On a cold December morning, a Canadian police cruiser recently parked near the Haskell and monitored the border line, but only stopped for a few minutes before leaving.
To get into the building, Canadians can cross the border and head to the front door on the US side. Passports aren’t required — there’s no formal crossing here, after all — but the library urges visitors to expect their movements to be monitored — and to carry an ID just in case.
The library itself is not a border crossing, Aube emphasized, and family reunions were banned after relatives who were allowed to be in the USA or Canada — but not in both — arrived by the dozens to eat together in the small room.
“It’s sad because we don’t like doing that,” Aube said of the ban. “We want these people to see their families, but if we want our members who donate to the library to stay open, we need to focus on them.”
Another major challenge is financing and maintenance, as the building is designated as a national historic site and is therefore subject to specific renovation and maintenance rules under both US and Canadian regulations, according to Aube.
And despite its uniqueness, Haskell staff readily admit that, as with other libraries around the world, it’s not as easy to attract visitors as it used to be — particularly after the COVID-19 pandemic forced a months-long closure in 2020 and 2021.
Still, the library hosts weekly fairy tale hours for kids in a bright room full of children’s books, as well as a French-language book club that attracts some American Francophiles, Aube said.

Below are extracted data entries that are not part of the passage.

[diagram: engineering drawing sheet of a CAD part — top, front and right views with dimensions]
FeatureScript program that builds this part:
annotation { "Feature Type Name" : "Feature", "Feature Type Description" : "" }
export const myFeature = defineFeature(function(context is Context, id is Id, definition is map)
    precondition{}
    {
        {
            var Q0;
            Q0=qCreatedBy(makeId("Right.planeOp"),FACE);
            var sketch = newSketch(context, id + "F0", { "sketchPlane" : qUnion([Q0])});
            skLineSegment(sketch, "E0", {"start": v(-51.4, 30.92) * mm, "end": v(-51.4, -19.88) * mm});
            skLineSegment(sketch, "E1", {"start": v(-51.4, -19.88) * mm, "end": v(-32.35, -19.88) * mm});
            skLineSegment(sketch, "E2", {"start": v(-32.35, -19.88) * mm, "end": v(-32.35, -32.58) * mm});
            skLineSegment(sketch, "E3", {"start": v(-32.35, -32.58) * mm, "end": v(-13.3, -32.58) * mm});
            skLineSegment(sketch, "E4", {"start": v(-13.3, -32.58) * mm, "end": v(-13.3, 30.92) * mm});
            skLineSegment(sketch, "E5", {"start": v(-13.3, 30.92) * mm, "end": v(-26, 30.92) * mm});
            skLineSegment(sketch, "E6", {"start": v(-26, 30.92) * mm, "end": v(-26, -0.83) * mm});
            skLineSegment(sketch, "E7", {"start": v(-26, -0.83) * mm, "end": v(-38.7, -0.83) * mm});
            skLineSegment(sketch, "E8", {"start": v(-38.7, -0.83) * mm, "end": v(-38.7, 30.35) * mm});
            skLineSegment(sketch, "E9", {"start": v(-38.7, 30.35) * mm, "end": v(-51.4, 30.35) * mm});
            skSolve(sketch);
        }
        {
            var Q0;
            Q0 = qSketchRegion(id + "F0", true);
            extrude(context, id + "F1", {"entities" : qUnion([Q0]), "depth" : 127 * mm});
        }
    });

The opera house now also organises film screenings.
Several generations of local families still use the library’s services, Aube added, and tourists come back year after year. “Because it’s something special,” she said when asked what draws people to the small library.
And when employees and volunteers put books back on the shelves and gave tours of the building on that day in mid-December, a woman pushed through the front doors with a request.
“I need something to read,” she said.
The answer came a moment later: “You’ve come to the right place.”